Sift the flour into a bowl, add the butter and rub into the flour with your fingertips until the mixture resembles coarse breadcrumbs. Mix in the sugar, salt and zests to the butter/flour mix then combine using a whisk.
Lightly mix the egg yolks, vanilla, rosewater, rum and the milk to a jug. Whisk lightly then add to the flour along with the frothy yeast milk.
Using your hands, bring the mixture together as a dough then turn out onto a lightly-floured work surface and knead for about 10 minutes, until the dough is smooth and elastic. It should spring back when poked with a finger.
Return the dough to the mixing bowl, cover with a clean tea towel then set aside in a warm plate to rise for 2-3 hours. But if it takes longer leave aside for more time.
Line a baking tray with baking paper then set aside.
When the dough has risen, knock it back then remove from the bowl and divide into four equal pieces.
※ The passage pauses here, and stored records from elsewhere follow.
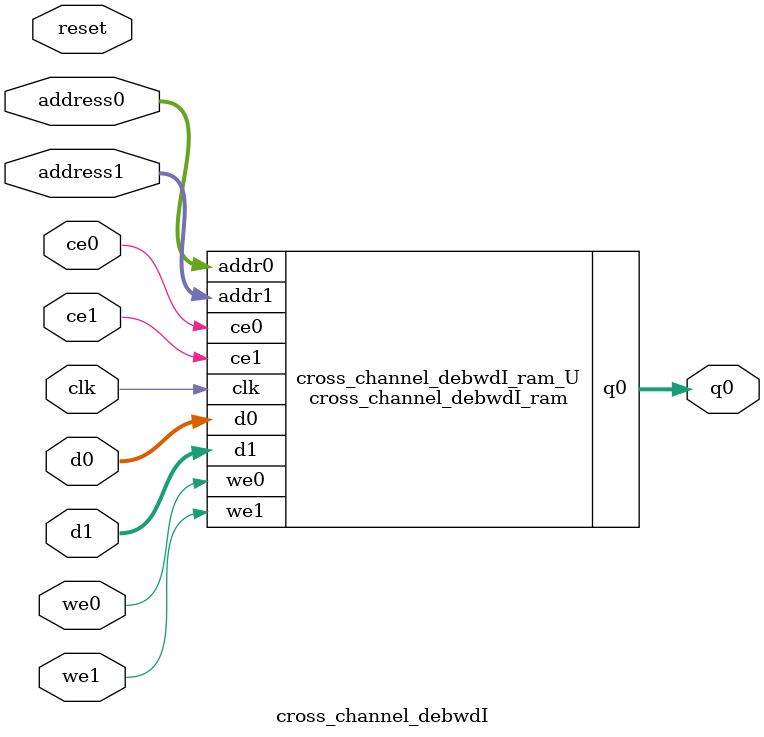
<source format=v>
`timescale 1 ns / 1 ps
module cross_channel_debwdI_ram (addr0, ce0, d0, we0, q0, addr1, ce1, d1, we1,  clk);

parameter DWIDTH = 8;
parameter AWIDTH = 14;
parameter MEM_SIZE = 16384;

input[AWIDTH-1:0] addr0;
input ce0;
input[DWIDTH-1:0] d0;
input we0;
output reg[DWIDTH-1:0] q0;
input[AWIDTH-1:0] addr1;
input ce1;
input[DWIDTH-1:0] d1;
input we1;
input clk;

(* ram_style = "block" *)reg [DWIDTH-1:0] ram[0:MEM_SIZE-1];




always @(posedge clk)  
begin 
    if (ce0) begin
        if (we0) 
            ram[addr0] <= d0; 
        q0 <= ram[addr0];
    end
end


always @(posedge clk)  
begin 
    if (ce1) begin
        if (we1) 
            ram[addr1] <= d1; 
    end
end


endmodule

`timescale 1 ns / 1 ps
module cross_channel_debwdI(
    reset,
    clk,
    address0,
    ce0,
    we0,
    d0,
    q0,
    address1,
    ce1,
    we1,
    d1);

parameter DataWidth = 32'd8;
parameter AddressRange = 32'd16384;
parameter AddressWidth = 32'd14;
input reset;
input clk;
input[AddressWidth - 1:0] address0;
input ce0;
input we0;
input[DataWidth - 1:0] d0;
output[DataWidth - 1:0] q0;
input[AddressWidth - 1:0] address1;
input ce1;
input we1;
input[DataWidth - 1:0] d1;



cross_channel_debwdI_ram cross_channel_debwdI_ram_U(
    .clk( clk ),
    .addr0( address0 ),
    .ce0( ce0 ),
    .we0( we0 ),
    .d0( d0 ),
    .q0( q0 ),
    .addr1( address1 ),
    .ce1( ce1 ),
    .we1( we1 ),
    .d1( d1 ));

endmodule


</source>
Roll each dough quarter into a prefect ball and place onto the lined and greased baking tray. Allow to rise again for 1½ – 2 hours before baking.
Pre-heat your oven to 180°C.
Once risen, brush the tops of each ball of dough with the beaten egg, then cut a shallow cross into the tops of each.
Scatter the crushed sugar cubes over the top and into the cross.
Transfer to the centre of your pre-heated oven and bake for approximately 30 minutes, or until golden and a skewer inserted into the centre emerges cleanly.